Sunday, November 20, 2011

The train jumpers


This is an exciting sketch of the means of escape quite frequently practiced by Allied prisoners of War while being transferred between prisonner of war camps. The following picture from a train is both graphic and realistic. The jump involves spirit, perfect timing and steady nerves. The German guards must be caught off balance. They may be at the other end of the corridor or perhaps just looking the other way. There may be planned diversion - the guards attention has been diverted either by a German speaker or a commotion in some other part of the carriage. At the given moment the prisoner makes his jump. A comrade chucks his equipement out after him. It will contain some spare clothing, a bit of food, perhaps a map, most likely a home made compass.

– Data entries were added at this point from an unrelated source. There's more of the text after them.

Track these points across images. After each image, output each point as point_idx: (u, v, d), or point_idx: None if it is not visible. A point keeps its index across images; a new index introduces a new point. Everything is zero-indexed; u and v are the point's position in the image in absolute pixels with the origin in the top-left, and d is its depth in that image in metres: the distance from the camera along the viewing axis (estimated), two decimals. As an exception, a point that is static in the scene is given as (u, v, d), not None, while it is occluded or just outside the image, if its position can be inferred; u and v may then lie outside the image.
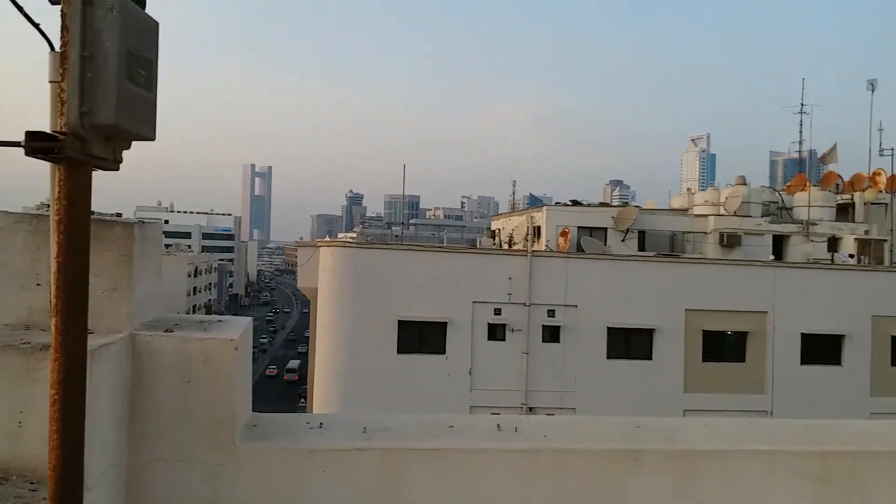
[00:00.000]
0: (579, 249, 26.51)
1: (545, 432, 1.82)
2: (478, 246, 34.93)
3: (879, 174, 33.48)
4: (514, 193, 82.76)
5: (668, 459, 1.66)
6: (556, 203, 35.49)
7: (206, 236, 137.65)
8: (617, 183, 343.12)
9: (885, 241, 29.37)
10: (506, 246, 32.16)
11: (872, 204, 31.62)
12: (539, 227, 28.99)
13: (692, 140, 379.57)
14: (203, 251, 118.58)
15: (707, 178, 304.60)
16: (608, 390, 22.37)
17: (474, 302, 22.59)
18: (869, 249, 28.82)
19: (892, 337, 23.37)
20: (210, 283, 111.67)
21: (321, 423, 2.09)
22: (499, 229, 35.98)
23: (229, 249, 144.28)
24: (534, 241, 27.81)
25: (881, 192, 32.14)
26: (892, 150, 33.30)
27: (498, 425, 1.90)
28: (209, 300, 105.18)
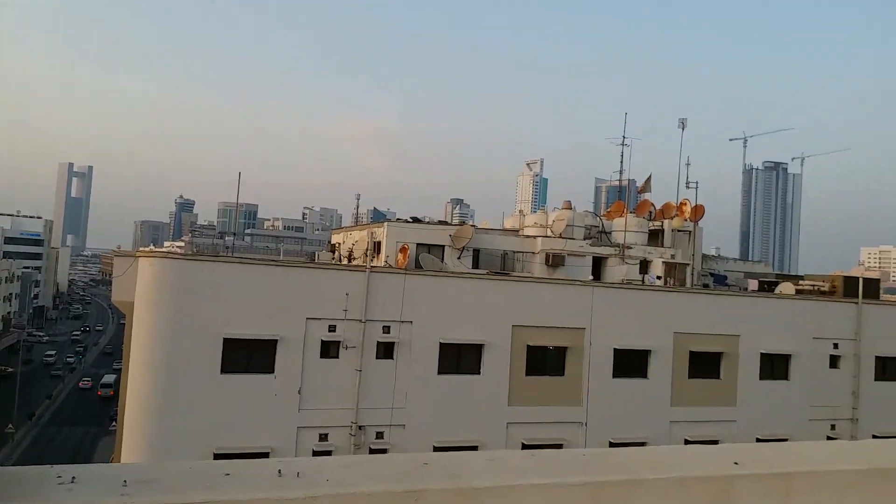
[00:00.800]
0: (417, 266, 26.86)
1: (328, 475, 1.72)
2: (316, 260, 34.24)
3: (685, 204, 37.28)
4: (357, 207, 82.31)
5: (449, 498, 1.62)
6: (398, 219, 35.76)
7: (8, 241, 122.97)
8: (458, 201, 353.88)
9: (688, 264, 32.74)
10: (345, 260, 31.83)
11: (679, 231, 35.17)
12: (379, 243, 29.03)
13: (527, 164, 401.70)
14: (4, 257, 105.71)
15: (539, 200, 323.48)
16: (438, 405, 22.77)
17: (308, 318, 22.04)
18: (674, 272, 31.95)
19: (691, 352, 26.01)
20: (11, 294, 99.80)
21: (73, 477, 1.82)
22: (339, 243, 35.56)
23: (37, 256, 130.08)
24: (374, 257, 27.77)
25: (686, 220, 35.85)
26: (696, 183, 37.34)
27: (279, 471, 1.77)
28: (8, 313, 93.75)
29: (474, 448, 23.05)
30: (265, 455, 21.00)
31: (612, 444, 24.39)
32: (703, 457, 1.91)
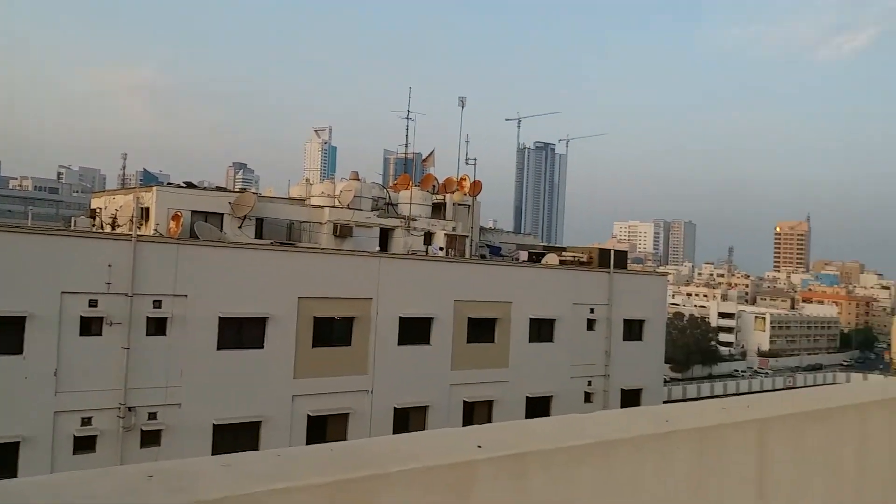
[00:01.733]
0: (192, 235, 25.12)
1: (19, 502, 1.44)
2: (73, 226, 30.53)
3: (465, 179, 39.11)
4: (124, 168, 74.85)
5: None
6: (170, 184, 33.06)
7: None
8: (241, 166, 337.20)
9: (467, 236, 34.54)
10: (108, 228, 28.76)
11: (459, 205, 36.87)
12: (148, 209, 26.63)
13: (316, 131, 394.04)
14: None
15: (328, 169, 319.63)
16: (218, 382, 21.71)
17: (64, 292, 19.64)
18: (455, 243, 33.52)
19: (469, 318, 27.58)
20: None
21: None
22: (100, 208, 32.00)
23: None
24: (141, 225, 25.41)
25: (466, 194, 37.68)
26: (475, 159, 39.35)
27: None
28: None
29: (257, 424, 22.48)
30: (14, 445, 18.61)
31: (396, 410, 25.21)
32: (449, 442, 1.93)
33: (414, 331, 26.33)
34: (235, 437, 21.63)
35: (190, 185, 30.31)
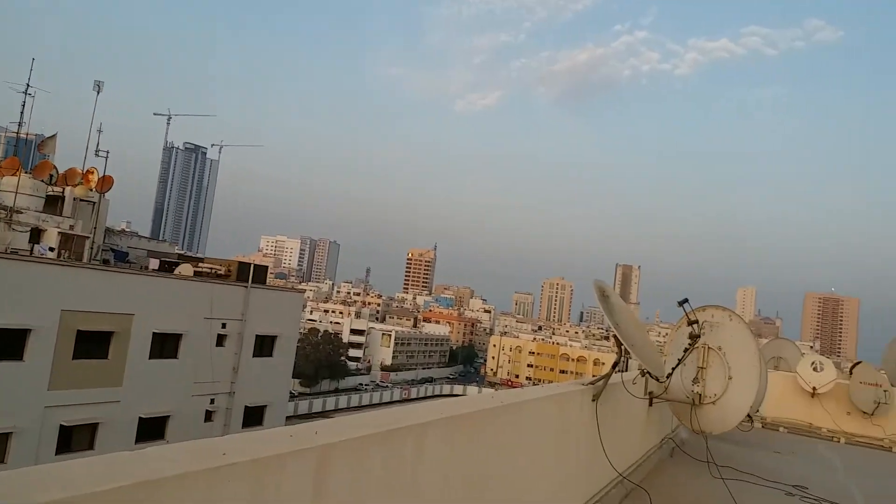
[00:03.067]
0: None
1: None
2: None
3: (93, 172, 34.83)
4: None
5: None
6: None
7: None
8: None
9: (88, 237, 30.68)
10: None
11: (82, 200, 32.65)
12: None
13: None
14: None
15: None
16: None
17: None
18: (72, 244, 29.47)
19: (78, 331, 24.32)
20: None
21: None
22: None
23: None
24: None
25: (92, 189, 33.54)
26: (108, 152, 35.28)
27: None
28: None
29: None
30: None
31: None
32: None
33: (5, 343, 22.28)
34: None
35: None
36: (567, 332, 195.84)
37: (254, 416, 31.01)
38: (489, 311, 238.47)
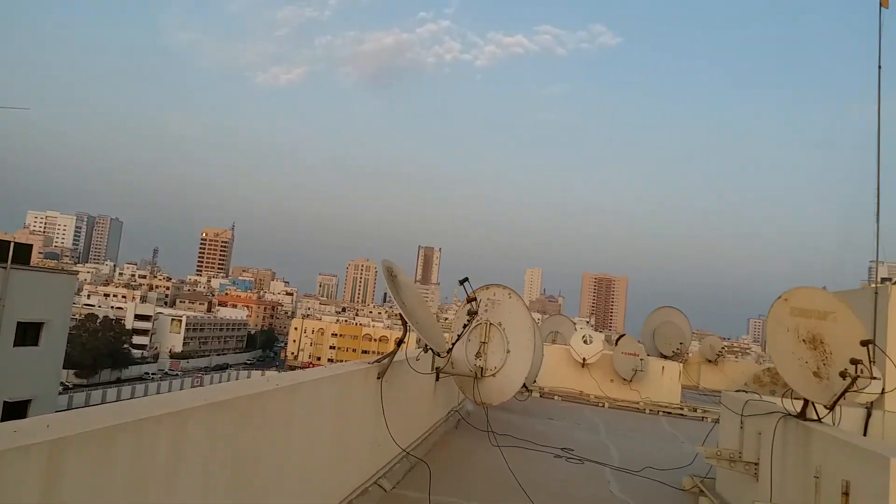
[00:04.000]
0: None
1: None
2: None
3: None
4: None
5: None
6: None
7: None
8: None
9: None
10: None
11: None
12: None
13: None
14: None
15: None
16: None
17: None
18: None
19: None
20: None
21: None
22: None
23: None
24: None
25: None
26: None
27: None
28: None
29: None
30: None
31: None
32: None
33: None
34: None
35: None
36: (371, 312, 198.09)
37: (16, 412, 27.39)
38: (291, 294, 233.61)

What the Allied prisonners of war had to endure while escaping the German Army must have been quite frightening. An allied prisonner escaping knew that if caught by the German army, he would be handed over to the Gestapo for questionning. This soldier, airman or sailor knew that his life would be in the hands of the Gestapo interrogator. He was either subject to torture or hours on end of questionning or both without very little food or water. Very often, if the prisonner survived the intterogation, he would be sent to Colditz castle. No allied prisonner of war wanted to be sent to Colditz, the old castle on a mountain top near Leipzig, Germany, it was cold, damp and practically with no means of escape.

The only thing an Allied prisonner of war wanted to do is escape to the nearest country either to Spain or Switzerland where the Nazi regime was not in place or very neutral and to be able to contact the resistance and be helped back home to England to fight again against the Nazi regime and bring it to it's knees so the Allies could all end the war and return to a normal life once again but escaping from Colditz was probably as hard to escape as to trying to stay alive during the war on a major battlefield. Life at Colditz was miserable for any Allied prisonner of war.